Behroozi2019 Mahnaz Behroozi, Chris Parnin, and Titus Barik: "Hiring is Broken: What Do Developers Say About Technical Interviews?". 2019 IEEE Symposium on Visual Languages and Human-Centric Computing (VL/HCC), 10.1109/vlhcc.2019.8818836.
Technical interviews—a problem-solving form of interview in which candidates write code—are commonplace in the software industry, and are used by several well-known companies including Facebook, Google, and Microsoft. These interviews are intended to objectively assess candidates and determine fit within the company. But what do developers say about them?To understand developer perceptions about technical interviews, we conducted a qualitative study using the online social news website, Hacker News—a venue for software practitioners. Hacker News posters report several concerns and negative perceptions about interviews, including their lack of real-world relevance, bias towards younger developers, and demanding time commitment. Posters report that these interviews cause unnecessary anxiety and frustration, requiring them to learn arbitrary, implicit, and obscure norms. The findings from our study inform inclusive hiring guidelines for technical interviews, such as collaborative problem-solving sessions.
Behroozi2020 Mahnaz Behroozi, Shivani Shirolkar, Titus Barik, and Chris Parnin: "Debugging Hiring: What Went Right and What Went Wrong in the Technical Interview Process". International Conference on Software Engineering (ICSE 2020), 10.1145/3377815.3381372.

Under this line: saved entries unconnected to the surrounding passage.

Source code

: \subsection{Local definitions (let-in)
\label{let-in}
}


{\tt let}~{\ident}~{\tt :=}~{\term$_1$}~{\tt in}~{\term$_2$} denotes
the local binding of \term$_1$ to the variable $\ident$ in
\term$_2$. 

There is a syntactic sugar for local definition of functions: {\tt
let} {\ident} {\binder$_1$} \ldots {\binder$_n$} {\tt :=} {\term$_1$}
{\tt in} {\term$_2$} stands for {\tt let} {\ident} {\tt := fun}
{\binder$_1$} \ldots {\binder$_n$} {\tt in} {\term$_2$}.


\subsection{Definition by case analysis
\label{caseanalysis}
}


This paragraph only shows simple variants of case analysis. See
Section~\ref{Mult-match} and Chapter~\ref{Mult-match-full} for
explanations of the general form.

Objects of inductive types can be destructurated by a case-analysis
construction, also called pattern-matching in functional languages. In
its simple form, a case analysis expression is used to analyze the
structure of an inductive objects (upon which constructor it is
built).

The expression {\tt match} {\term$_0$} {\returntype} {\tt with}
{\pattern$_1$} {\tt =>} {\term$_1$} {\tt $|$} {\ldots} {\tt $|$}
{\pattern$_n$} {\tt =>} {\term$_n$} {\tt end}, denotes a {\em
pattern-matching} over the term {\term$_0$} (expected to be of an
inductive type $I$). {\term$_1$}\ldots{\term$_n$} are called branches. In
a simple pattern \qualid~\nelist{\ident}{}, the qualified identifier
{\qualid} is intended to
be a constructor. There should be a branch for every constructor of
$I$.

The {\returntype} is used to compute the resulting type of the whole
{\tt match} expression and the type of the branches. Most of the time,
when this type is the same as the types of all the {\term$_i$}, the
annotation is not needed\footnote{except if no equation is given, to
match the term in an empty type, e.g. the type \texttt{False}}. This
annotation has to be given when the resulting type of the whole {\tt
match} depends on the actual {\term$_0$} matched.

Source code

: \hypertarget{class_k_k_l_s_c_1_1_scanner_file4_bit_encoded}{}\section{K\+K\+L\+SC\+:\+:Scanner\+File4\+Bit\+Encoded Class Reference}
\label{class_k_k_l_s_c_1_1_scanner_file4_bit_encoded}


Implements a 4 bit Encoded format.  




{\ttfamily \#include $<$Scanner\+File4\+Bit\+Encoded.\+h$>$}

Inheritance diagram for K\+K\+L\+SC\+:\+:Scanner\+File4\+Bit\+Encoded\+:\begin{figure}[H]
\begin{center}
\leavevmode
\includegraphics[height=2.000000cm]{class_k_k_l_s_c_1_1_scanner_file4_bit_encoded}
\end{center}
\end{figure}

The typical hiring pipeline for software engineering occurs over several stages—from phone screening and technical on-site interviews, to offer and negotiation. When these hiring pipelines are "leaky," otherwise qualified candidates are lost at some stage of the pipeline. These leaky pipelines impact companies in several ways, including hindering a company's ability to recruit competitive candidates and build diverse software teams.To understand where candidates become disengaged in the hiring pipeline—and what companies can do to prevent it—we conducted a qualitative study on over 10,000 reviews on 19 companies from Glassdoor, a website where candidates can leave reviews about their hiring process experiences. We identified several poor practices which prematurely sabotage the hiring process—for example, not adequately communicating hiring criteria, conducting interviews with inexperienced interviewers, and ghosting candidates. Our findings provide a set of guidelines to help companies improve their hiring pipeline practices—such as being deliberate about phrasing and language during initial contact with the candidate, providing candidates with constructive feedback after their interviews, and bringing salary transparency and long-term career discussions into offers and negotiations. Operationalizing these guidelines helps make the hiring pipeline more transparent, fair, and inclusive.